ASSIGNMENT
The records below must be returned in full and unaltered.

/---

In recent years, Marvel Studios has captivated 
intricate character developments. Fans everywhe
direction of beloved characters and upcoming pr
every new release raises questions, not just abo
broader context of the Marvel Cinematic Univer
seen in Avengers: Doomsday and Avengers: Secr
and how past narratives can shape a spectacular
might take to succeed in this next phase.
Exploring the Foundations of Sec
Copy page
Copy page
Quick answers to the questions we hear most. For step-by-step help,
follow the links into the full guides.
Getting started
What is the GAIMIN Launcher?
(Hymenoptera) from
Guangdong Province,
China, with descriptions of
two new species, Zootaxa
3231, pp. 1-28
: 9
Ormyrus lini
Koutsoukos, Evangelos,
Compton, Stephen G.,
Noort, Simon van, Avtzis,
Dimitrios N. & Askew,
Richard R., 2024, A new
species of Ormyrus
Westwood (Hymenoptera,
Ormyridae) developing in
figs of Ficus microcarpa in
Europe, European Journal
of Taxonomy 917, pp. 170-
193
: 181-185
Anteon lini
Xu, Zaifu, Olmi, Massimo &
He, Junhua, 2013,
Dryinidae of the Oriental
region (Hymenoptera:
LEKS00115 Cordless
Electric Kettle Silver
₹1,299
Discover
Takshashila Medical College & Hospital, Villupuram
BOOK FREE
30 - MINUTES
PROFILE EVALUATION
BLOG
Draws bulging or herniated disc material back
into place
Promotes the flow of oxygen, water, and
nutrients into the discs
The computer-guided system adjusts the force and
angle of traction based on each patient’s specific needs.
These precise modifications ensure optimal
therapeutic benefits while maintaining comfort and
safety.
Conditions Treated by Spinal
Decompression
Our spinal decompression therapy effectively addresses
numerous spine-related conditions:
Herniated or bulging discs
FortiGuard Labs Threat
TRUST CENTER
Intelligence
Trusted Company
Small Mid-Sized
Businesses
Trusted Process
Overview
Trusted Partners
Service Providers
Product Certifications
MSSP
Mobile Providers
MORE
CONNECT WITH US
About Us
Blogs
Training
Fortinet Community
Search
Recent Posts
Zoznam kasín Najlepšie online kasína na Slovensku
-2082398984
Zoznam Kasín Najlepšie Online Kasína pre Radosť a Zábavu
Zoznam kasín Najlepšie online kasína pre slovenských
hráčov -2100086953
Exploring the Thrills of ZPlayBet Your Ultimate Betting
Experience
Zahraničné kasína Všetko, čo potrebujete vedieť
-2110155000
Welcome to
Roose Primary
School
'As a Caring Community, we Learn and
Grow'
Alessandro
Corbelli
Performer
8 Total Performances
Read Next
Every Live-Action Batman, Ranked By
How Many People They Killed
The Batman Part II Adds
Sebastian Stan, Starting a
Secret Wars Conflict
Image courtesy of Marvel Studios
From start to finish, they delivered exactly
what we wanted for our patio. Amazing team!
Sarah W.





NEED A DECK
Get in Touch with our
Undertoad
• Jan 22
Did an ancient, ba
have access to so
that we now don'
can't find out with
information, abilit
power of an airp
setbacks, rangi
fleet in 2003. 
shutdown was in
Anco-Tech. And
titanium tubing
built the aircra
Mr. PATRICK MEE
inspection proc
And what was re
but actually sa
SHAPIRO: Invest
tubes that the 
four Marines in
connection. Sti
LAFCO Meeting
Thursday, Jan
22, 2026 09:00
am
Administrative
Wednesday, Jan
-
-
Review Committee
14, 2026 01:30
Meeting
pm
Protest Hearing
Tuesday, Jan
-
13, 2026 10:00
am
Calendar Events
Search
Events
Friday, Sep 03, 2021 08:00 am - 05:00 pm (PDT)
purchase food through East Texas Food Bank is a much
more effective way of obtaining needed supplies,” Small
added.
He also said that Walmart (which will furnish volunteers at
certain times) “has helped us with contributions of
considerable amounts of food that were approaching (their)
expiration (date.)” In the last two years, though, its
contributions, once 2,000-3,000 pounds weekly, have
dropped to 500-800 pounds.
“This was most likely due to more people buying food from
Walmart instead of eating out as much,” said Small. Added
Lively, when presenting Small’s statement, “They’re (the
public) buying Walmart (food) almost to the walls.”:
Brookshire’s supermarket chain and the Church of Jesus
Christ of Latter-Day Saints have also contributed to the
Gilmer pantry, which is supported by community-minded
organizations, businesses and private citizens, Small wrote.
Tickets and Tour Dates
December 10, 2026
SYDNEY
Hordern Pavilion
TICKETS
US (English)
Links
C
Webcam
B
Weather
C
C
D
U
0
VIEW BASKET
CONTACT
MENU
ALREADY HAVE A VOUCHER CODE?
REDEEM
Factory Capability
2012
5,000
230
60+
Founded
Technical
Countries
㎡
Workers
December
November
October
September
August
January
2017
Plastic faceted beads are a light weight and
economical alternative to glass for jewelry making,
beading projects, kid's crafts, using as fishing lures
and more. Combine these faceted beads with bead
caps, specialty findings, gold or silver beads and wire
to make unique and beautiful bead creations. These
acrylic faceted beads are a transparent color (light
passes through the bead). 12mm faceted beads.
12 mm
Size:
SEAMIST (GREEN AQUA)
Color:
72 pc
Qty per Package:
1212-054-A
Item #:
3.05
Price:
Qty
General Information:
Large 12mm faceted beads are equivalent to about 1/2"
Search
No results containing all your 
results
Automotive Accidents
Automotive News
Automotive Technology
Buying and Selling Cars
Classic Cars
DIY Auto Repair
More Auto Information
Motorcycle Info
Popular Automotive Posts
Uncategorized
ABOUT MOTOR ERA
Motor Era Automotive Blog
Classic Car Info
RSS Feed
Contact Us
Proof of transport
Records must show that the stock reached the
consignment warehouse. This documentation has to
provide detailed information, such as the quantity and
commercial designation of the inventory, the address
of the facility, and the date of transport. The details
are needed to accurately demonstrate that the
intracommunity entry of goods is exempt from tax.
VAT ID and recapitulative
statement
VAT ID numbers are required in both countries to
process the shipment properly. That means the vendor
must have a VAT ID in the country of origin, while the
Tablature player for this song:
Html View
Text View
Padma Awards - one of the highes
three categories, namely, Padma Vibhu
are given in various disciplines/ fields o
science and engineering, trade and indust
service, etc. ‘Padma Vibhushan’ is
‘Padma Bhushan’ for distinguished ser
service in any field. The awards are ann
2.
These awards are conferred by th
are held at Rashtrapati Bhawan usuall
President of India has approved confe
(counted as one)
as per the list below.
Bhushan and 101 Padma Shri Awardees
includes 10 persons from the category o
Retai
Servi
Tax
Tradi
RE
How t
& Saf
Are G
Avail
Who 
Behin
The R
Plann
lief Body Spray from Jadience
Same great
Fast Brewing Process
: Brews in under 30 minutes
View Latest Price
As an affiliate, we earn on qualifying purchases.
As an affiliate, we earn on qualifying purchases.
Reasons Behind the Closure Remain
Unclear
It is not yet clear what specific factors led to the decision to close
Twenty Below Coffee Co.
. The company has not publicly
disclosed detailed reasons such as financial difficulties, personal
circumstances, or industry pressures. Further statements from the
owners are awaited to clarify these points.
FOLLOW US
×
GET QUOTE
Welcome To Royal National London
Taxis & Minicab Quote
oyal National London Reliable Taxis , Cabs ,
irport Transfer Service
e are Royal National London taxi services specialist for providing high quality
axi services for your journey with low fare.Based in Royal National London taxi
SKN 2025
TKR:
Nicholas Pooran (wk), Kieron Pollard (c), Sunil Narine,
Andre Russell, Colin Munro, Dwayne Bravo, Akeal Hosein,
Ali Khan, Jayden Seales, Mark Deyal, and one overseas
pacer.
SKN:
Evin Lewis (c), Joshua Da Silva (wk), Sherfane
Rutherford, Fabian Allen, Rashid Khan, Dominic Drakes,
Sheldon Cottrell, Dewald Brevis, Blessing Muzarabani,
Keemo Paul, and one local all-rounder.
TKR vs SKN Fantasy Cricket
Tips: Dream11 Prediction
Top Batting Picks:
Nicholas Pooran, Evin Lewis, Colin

\---

ANSWER TO THE PROBLEM
In recent years, Marvel Studios has captivated 
intricate character developments. Fans everywhe
direction of beloved characters and upcoming pr
every new release raises questions, not just abo
broader context of the Marvel Cinematic Univer
seen in Avengers: Doomsday and Avengers: Secr
and how past narratives can shape a spectacular
might take to succeed in this next phase.
Exploring the Foundations of Sec
Copy page
Copy page
Quick answers to the questions we hear most. For step-by-step help,
follow the links into the full guides.
Getting started
What is the GAIMIN Launcher?
(Hymenoptera) from
Guangdong Province,
China, with descriptions of
two new species, Zootaxa
3231, pp. 1-28
: 9
Ormyrus lini
Koutsoukos, Evangelos,
Compton, Stephen G.,
Noort, Simon van, Avtzis,
Dimitrios N. & Askew,
Richard R., 2024, A new
species of Ormyrus
Westwood (Hymenoptera,
Ormyridae) developing in
figs of Ficus microcarpa in
Europe, European Journal
of Taxonomy 917, pp. 170-
193
: 181-185
Anteon lini
Xu, Zaifu, Olmi, Massimo &
He, Junhua, 2013,
Dryinidae of the Oriental
region (Hymenoptera:
LEKS00115 Cordless
Electric Kettle Silver
₹1,299
Discover
Takshashila Medical College & Hospital, Villupuram
BOOK FREE
30 - MINUTES
PROFILE EVALUATION
BLOG
Draws bulging or herniated disc material back
into place
Promotes the flow of oxygen, water, and
nutrients into the discs
The computer-guided system adjusts the force and
angle of traction based on each patient’s specific needs.
These precise modifications ensure optimal
therapeutic benefits while maintaining comfort and
safety.
Conditions Treated by Spinal
Decompression
Our spinal decompression therapy effectively addresses
numerous spine-related conditions:
Herniated or bulging discs
FortiGuard Labs Threat
TRUST CENTER
Intelligence
Trusted Company
Small Mid-Sized
Businesses
Trusted Process
Overview
Trusted Partners
Service Providers
Product Certifications
MSSP
Mobile Providers
MORE
CONNECT WITH US
About Us
Blogs
Training
Fortinet Community
Search
Recent Posts
Zoznam kasín Najlepšie online kasína na Slovensku
-2082398984
Zoznam Kasín Najlepšie Online Kasína pre Radosť a Zábavu
Zoznam kasín Najlepšie online kasína pre slovenských
hráčov -2100086953
Exploring the Thrills of ZPlayBet Your Ultimate Betting
Experience
Zahraničné kasína Všetko, čo potrebujete vedieť
-2110155000
Welcome to
Roose Primary
School
'As a Caring Community, we Learn and
Grow'
Alessandro
Corbelli
Performer
8 Total Performances
Read Next
Every Live-Action Batman, Ranked By
How Many People They Killed
The Batman Part II Adds
Sebastian Stan, Starting a
Secret Wars Conflict
Image courtesy of Marvel Studios
From start to finish, they delivered exactly
what we wanted for our patio. Amazing team!
Sarah W.





NEED A DECK
Get in Touch with our
Undertoad
• Jan 22
Did an ancient, ba
have access to so
that we now don'
can't find out with
information, abilit
power of an airp
setbacks, rangi
fleet in 2003. 
shutdown was in
Anco-Tech. And
titanium tubing
built the aircra
Mr. PATRICK MEE
inspection proc
And what was re
but actually sa
SHAPIRO: Invest
tubes that the 
four Marines in
connection. Sti
LAFCO Meeting
Thursday, Jan
22, 2026 09:00
am
Administrative
Wednesday, Jan
-
-
Review Committee
14, 2026 01:30
Meeting
pm
Protest Hearing
Tuesday, Jan
-
13, 2026 10:00
am
Calendar Events
Search
Events
Friday, Sep 03, 2021 08:00 am - 05:00 pm (PDT)
purchase food through East Texas Food Bank is a much
more effective way of obtaining needed supplies,” Small
added.
He also said that Walmart (which will furnish volunteers at
certain times) “has helped us with contributions of
considerable amounts of food that were approaching (their)
expiration (date.)” In the last two years, though, its
contributions, once 2,000-3,000 pounds weekly, have
dropped to 500-800 pounds.
“This was most likely due to more people buying food from
Walmart instead of eating out as much,” said Small. Added
Lively, when presenting Small’s statement, “They’re (the
public) buying Walmart (food) almost to the walls.”:
Brookshire’s supermarket chain and the Church of Jesus
Christ of Latter-Day Saints have also contributed to the
Gilmer pantry, which is supported by community-minded
organizations, businesses and private citizens, Small wrote.
Tickets and Tour Dates
December 10, 2026
SYDNEY
Hordern Pavilion
TICKETS
US (English)
Links
C
Webcam
B
Weather
C
C
D
U
0
VIEW BASKET
CONTACT
MENU
ALREADY HAVE A VOUCHER CODE?
REDEEM
Factory Capability
2012
5,000
230
60+
Founded
Technical
Countries
㎡
Workers
December
November
October
September
August
January
2017
Plastic faceted beads are a light weight and
economical alternative to glass for jewelry making,
beading projects, kid's crafts, using as fishing lures
and more. Combine these faceted beads with bead
caps, specialty findings, gold or silver beads and wire
to make unique and beautiful bead creations. These
acrylic faceted beads are a transparent color (light
passes through the bead). 12mm faceted beads.
12 mm
Size:
SEAMIST (GREEN AQUA)
Color:
72 pc
Qty per Package:
1212-054-A
Item #:
3.05
Price:
Qty
General Information:
Large 12mm faceted beads are equivalent to about 1/2"
Search
No results containing all your 
results
Automotive Accidents
Automotive News
Automotive Technology
Buying and Selling Cars
Classic Cars
DIY Auto Repair
More Auto Information
Motorcycle Info
Popular Automotive Posts
Uncategorized
ABOUT MOTOR ERA
Motor Era Automotive Blog
Classic Car Info
RSS Feed
Contact Us
Proof of transport
Records must show that the stock reached the
consignment warehouse. This documentation has to
provide detailed information, such as the quantity and
commercial designation of the inventory, the address
of the facility, and the date of transport. The details
are needed to accurately demonstrate that the
intracommunity entry of goods is exempt from tax.
VAT ID and recapitulative
statement
VAT ID numbers are required in both countries to
process the shipment properly. That means the vendor
must have a VAT ID in the country of origin, while the
Tablature player for this song:
Html View
Text View
Padma Awards - one of the highes
three categories, namely, Padma Vibhu
are given in various disciplines/ fields o
science and engineering, trade and indust
service, etc. ‘Padma Vibhushan’ is
‘Padma Bhushan’ for distinguished ser
service in any field. The awards are ann
2.
These awards are conferred by th
are held at Rashtrapati Bhawan usuall
President of India has approved confe
(counted as one)
as per the list below.
Bhushan and 101 Padma Shri Awardees
includes 10 persons from the category o
Retai
Servi
Tax
Tradi
RE
How t
& Saf
Are G
Avail
Who 
Behin
The R
Plann
lief Body Spray from Jadience
Same great
Fast Brewing Process
: Brews in under 30 minutes
View Latest Price
As an affiliate, we earn on qualifying purchases.
As an affiliate, we earn on qualifying purchases.
Reasons Behind the Closure Remain
Unclear
It is not yet clear what specific factors led to the decision to close
Twenty Below Coffee Co.
. The company has not publicly
disclosed detailed reasons such as financial difficulties, personal
circumstances, or industry pressures. Further statements from the
owners are awaited to clarify these points.
FOLLOW US
×
GET QUOTE
Welcome To Royal National London
Taxis & Minicab Quote
oyal National London Reliable Taxis , Cabs ,
irport Transfer Service
e are Royal National London taxi services specialist for providing high quality
axi services for your journey with low fare.Based in Royal National London taxi
SKN 2025
TKR:
Nicholas Pooran (wk), Kieron Pollard (c), Sunil Narine,
Andre Russell, Colin Munro, Dwayne Bravo, Akeal Hosein,
Ali Khan, Jayden Seales, Mark Deyal, and one overseas
pacer.
SKN:
Evin Lewis (c), Joshua Da Silva (wk), Sherfane
Rutherford, Fabian Allen, Rashid Khan, Dominic Drakes,
Sheldon Cottrell, Dewald Brevis, Blessing Muzarabani,
Keemo Paul, and one local all-rounder.
TKR vs SKN Fantasy Cricket
Tips: Dream11 Prediction
Top Batting Picks:
Nicholas Pooran, Evin Lewis, Colin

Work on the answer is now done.